Alimenter les données
Pour Lebret, l’une des plus grandes préoccupations actuelles concernant l’IA est la manière dont les algorithmes sont utilisés par les streamers pour guider les téléspectateurs. ?L'IA crée quelque chose qui n'est plus neutre. C'est toujours le cas du système de recommandation de Netflix et des services de streaming. C'est quelque chose qui doit être sur la table [dans la réglementation]. Pour moi, le risque le plus élevé en matière d’IA est ce système de recommandation.
Le problème ici est la diversité culturelle et l'inquiétude des producteurs européens ? les films ne sont pas correctement promus sur les principales plateformes de streaming. « Il y a toujours un humain derrière les algorithmes. Ce n'est jamais [juste] le choix du public ? note Lebret.
Les entreprises d’IA affirment qu’elles peuvent utiliser leurs propres systèmes pour contrer les préjugés et les oublis. "L'IA, si elle est utilisée correctement, peut apporter de grands avantages en termes de diversité", a-t-il déclaré. insiste Arpa. « L’IA est biaisée d’une manière qui reflète les préjugés de la société, mais les systèmes d’IA peuvent être utilisés pour corriger ces préjugés de manière très rapide. Il s'agit simplement de savoir comment vous alimentez les données.
Un autre problème controversé est le manque de transparence parmi les fournisseurs d’IA et leur violation potentielle du droit d’auteur lorsqu’ils récupèrent des données provenant de plusieurs sources en ligne. Il existe des opinions très partagées sur ce qui est permis et ce qui ne l’est pas. « En vertu du droit de l’UE, l’IA ne peut pas être considérée comme un auteur, donc le contenu produit par l’IA n’a pas d’auteur. L'entrée de données que l'IA utilise pour créer son contenu est appelée TDM, Text and Data Mining. Ce n'est pas illégal, car cela n'est pas considéré comme une copie d'une œuvre mais comme une inspiration de celle-ci. dit Lebret.
Existe-t-il des directives européennes grâce auxquelles les créateurs peuvent empêcher que leur œuvre soit utilisée pour le TDM ? mais c'est une zone grise. Les médias ont été inondés d’histoires récentes sur des romanciers, des auteurs et des artistes se plaignant que leur travail est cannibalisé par l’IA. Deux auteurs, Mona Awad et Paul Tremblay, ont récemment intenté une action en justice contre OpenAI, la société à l'origine de ChatGPT, affirmant que leur travail était utilisé pour « former » des utilisateurs. En conséquence, ChatGPT et leurs droits d'auteur ont été violés.
"Si vous dites à partir de demain que l'IA ne peut pas apprendre à partir de matériaux protégés par le droit d'auteur, Google ne peut pas fonctionner", a-t-il ajouté. », déclare Arpa, mettant en garde contre les conséquences potentielles si les restrictions sur l’IA sont trop draconiennes.

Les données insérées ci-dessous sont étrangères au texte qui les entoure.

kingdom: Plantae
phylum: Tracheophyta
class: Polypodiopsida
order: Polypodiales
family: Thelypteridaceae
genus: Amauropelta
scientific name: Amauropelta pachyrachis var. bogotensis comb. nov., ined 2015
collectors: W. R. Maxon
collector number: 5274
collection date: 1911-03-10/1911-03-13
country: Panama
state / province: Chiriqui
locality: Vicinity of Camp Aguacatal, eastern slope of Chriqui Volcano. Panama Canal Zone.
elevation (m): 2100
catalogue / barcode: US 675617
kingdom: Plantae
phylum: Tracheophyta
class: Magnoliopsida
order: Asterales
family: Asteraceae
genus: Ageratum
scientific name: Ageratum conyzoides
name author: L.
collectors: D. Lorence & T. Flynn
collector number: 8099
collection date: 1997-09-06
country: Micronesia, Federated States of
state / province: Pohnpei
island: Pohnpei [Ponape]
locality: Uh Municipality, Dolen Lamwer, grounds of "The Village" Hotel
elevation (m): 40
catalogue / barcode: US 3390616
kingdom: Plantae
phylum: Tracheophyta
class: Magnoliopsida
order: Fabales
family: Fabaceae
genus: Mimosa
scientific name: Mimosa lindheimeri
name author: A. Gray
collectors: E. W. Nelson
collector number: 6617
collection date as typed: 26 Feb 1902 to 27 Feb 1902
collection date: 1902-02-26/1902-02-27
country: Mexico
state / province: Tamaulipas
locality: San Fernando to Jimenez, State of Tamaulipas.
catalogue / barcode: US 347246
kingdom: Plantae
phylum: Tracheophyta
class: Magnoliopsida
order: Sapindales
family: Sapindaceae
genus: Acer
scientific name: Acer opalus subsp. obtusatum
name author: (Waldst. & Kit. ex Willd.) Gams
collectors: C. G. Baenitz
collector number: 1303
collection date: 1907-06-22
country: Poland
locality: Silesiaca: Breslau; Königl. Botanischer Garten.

L’IA n’a pas encore pris racine dans les secteurs du cinéma indépendant britannique et européen, malgré toutes les inquiétudes actuelles concernant les menaces qu’elle représente. Pour beaucoup, les méthodes traditionnelles restent les meilleures. « La meilleure façon de prendre des décisions est de s'adresser au marché lui-même » dit Hunt de Head Gear. « Si vous parlez à des sociétés de vente, vous obtenez une idée très claire de ce qui fonctionne et de ce qui ne fonctionne pas sur le marché. »
Comme on pouvait s’y attendre, les sociétés d’IA ont une perspective très différente. Ils pensent que la révolution de l’IA est déjà en cours et qu’il est temps pour le secteur indépendant d’adopter les outils disponibles.